List of tasks:
A. Answer these from the periodicity note, one line each:
(i) Which Period 3 element has the highest melting point?
(ii) How many electrons does Mg donate into the sea of delocalised electrons?
(iii) In what molecular form does sulfur exist?
B. From the periodicity note, write out the passage starting with "Melting & Boiling" and going on through "horizontal rows (periods)".
C. Render this sentence from the periodicity note in Spanish: "It doesn’t take much energy to break these intermolecular forces"

Periodicity (Edexcel A Level Chemistry): Revision Note

Melting & Boiling Point Trends

• Elements in the periodic table are arranged in order of increasing atomic number and placed in vertical columns (groups) and horizontal rows (periods)

• The elements across the periods show repeating patterns in chemical and physical properties

• This is called periodicity

 The Periodic Table

All elements are arranged in the order of increasing atomic number from left to right

Melting point

• Period 2 and 3 elements follow the same pattern in relation to their melting points

Melting points of the elements across Period 3 table

Ions of Period 3 elements with increasing positive charge (metals) and increasing of number of outer electrons across the period

• A general increase in melting point for the Period 3 elements up to silicon is observed

• Silicon has the highest melting point

• After the Si element the melting points of the elements decreases significantly

• The above trends can be explained by looking at the bonding and structure of the elements

Bonding & structure of the elements table

• The table shows that Na, Mg and Al are metallic elements which form positive ions arranged in a giant lattice in which the ions are held together by a 'sea' of delocalised electrons 

Metal cations form a giant lattice held together by electrons that can freely move around

• The electrons in the ‘sea’ of delocalised electrons are those from the valence shell of the atoms

• Na will donate one electron into the ‘sea’ of delocalised electrons, Mg will donate two and Al three electrons

• As a result of this, the metallic bonding in Al is stronger than in Na

• This is because the electrostatic forces between a 3+ ion and the larger number of negatively charged delocalised electrons is much larger compared to a 1+ ion and the smaller number of delocalised electrons in Na

• Because of this, the melting points increase going from Na to Al

• Si has the highest melting point due to its giant molecular structure in which each Si atom is held to its neighbouring Si atoms by strong covalent bonds

• P, S, Cl and Ar are non-metallic elements and exist as simple molecules (P₄, S₈, Cl₂ and Ar as a single atom)

• The covalent bonds within the molecules are strong, however, between the molecules, there are only weak instantaneous dipole-induced dipole forces

• It doesn’t take much energy to break these intermolecular forces

• Therefore, the melting points decrease going from P to Ar (note that the melting point of S is higher than that of P as sulphur exists as larger S₈ molecules compared to the smaller P₄ molecule)

Information shown:
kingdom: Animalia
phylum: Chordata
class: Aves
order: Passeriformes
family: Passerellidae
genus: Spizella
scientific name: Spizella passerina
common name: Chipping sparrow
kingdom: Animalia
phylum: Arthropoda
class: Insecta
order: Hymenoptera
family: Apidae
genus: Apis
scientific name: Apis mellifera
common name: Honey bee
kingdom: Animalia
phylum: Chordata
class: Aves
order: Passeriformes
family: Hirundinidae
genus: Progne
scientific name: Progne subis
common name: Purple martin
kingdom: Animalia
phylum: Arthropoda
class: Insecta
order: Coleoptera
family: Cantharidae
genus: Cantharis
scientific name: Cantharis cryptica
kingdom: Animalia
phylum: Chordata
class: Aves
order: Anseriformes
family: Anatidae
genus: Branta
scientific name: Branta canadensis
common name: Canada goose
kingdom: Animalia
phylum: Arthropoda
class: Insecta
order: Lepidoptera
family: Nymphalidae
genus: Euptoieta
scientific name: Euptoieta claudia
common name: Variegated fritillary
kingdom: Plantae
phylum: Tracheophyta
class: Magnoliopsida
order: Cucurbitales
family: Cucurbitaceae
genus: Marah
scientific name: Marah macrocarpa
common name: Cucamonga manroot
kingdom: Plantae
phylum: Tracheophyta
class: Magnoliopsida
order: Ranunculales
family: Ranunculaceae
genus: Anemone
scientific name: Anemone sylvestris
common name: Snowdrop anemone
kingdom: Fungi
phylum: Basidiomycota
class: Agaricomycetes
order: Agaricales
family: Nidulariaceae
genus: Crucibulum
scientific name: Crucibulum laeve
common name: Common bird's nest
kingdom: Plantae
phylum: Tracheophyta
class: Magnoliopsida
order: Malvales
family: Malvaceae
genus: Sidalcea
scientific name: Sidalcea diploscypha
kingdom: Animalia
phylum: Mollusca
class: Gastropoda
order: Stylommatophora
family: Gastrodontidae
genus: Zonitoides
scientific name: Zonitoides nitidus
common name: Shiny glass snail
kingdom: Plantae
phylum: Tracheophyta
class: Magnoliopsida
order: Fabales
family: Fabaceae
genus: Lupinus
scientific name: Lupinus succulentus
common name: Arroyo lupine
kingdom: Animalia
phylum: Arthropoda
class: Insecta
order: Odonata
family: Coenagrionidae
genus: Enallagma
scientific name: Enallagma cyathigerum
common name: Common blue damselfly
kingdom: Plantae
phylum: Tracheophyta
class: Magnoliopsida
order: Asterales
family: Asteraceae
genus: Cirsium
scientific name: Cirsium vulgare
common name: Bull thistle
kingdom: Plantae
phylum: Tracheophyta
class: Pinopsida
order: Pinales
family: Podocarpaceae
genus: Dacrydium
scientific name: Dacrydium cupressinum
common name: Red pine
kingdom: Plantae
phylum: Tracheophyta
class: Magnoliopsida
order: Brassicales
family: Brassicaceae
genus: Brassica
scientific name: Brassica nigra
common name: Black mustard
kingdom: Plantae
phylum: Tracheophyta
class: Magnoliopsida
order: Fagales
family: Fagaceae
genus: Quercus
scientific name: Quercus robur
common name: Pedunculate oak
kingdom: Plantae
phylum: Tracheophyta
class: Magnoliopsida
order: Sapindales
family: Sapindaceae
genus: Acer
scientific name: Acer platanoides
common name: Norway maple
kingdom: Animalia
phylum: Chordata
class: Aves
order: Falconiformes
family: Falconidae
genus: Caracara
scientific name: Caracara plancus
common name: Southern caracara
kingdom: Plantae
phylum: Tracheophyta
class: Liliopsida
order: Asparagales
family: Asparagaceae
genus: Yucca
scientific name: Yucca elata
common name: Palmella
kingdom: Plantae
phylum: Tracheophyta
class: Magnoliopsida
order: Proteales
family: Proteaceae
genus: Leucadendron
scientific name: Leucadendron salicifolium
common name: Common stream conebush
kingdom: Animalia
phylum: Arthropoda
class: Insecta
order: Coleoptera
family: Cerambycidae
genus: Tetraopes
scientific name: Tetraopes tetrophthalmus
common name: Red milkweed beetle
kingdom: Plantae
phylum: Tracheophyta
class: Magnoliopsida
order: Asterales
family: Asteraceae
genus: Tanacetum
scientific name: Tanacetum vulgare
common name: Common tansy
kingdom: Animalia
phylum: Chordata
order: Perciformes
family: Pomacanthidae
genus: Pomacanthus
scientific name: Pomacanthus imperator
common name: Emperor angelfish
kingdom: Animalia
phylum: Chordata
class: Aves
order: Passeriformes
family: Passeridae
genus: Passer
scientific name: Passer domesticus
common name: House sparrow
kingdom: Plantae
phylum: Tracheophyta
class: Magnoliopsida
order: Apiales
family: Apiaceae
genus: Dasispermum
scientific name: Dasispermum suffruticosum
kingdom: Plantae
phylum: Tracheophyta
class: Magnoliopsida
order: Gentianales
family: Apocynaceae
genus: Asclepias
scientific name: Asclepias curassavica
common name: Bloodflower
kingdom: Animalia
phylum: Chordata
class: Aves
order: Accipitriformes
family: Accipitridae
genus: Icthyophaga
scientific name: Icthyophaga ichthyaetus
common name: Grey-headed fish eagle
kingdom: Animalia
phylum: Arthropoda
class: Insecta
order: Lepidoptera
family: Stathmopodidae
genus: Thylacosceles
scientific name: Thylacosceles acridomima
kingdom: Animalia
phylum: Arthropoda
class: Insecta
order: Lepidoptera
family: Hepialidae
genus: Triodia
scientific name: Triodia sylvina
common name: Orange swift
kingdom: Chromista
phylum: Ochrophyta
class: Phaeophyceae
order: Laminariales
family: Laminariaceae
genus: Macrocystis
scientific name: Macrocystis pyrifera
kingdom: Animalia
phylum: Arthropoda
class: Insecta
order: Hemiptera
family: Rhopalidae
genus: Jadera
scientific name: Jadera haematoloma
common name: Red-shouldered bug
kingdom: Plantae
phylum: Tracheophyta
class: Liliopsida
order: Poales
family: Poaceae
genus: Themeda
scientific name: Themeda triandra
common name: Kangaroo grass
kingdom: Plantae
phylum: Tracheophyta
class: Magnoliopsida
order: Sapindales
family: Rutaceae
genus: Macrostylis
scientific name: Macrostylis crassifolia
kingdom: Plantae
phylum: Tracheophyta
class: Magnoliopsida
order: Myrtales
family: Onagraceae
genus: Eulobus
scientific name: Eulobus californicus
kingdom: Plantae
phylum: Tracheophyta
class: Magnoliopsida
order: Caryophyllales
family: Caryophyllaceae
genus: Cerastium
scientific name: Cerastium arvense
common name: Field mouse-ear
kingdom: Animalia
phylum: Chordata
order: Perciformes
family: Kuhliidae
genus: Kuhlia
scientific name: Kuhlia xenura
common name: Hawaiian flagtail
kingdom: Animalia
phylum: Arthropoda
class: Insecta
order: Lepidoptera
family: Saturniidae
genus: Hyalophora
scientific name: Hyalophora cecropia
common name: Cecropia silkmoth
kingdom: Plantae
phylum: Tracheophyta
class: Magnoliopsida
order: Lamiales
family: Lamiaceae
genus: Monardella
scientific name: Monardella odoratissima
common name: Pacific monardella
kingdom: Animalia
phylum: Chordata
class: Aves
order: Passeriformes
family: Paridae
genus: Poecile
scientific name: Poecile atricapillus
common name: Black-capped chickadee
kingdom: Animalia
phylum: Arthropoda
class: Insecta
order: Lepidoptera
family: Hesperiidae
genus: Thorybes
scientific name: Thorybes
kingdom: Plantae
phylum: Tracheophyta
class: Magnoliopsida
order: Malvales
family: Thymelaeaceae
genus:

Solutions to each task:
A.
(i) Silicon (Si)
(ii) Two
(iii) As S₈ molecules

B.
Melting & Boiling Point Trends

• Elements in the periodic table are arranged in order of increasing atomic number and placed in vertical columns (groups) and horizontal rows (periods)

C. No se necesita mucha energía para romper estas fuerzas intermoleculares.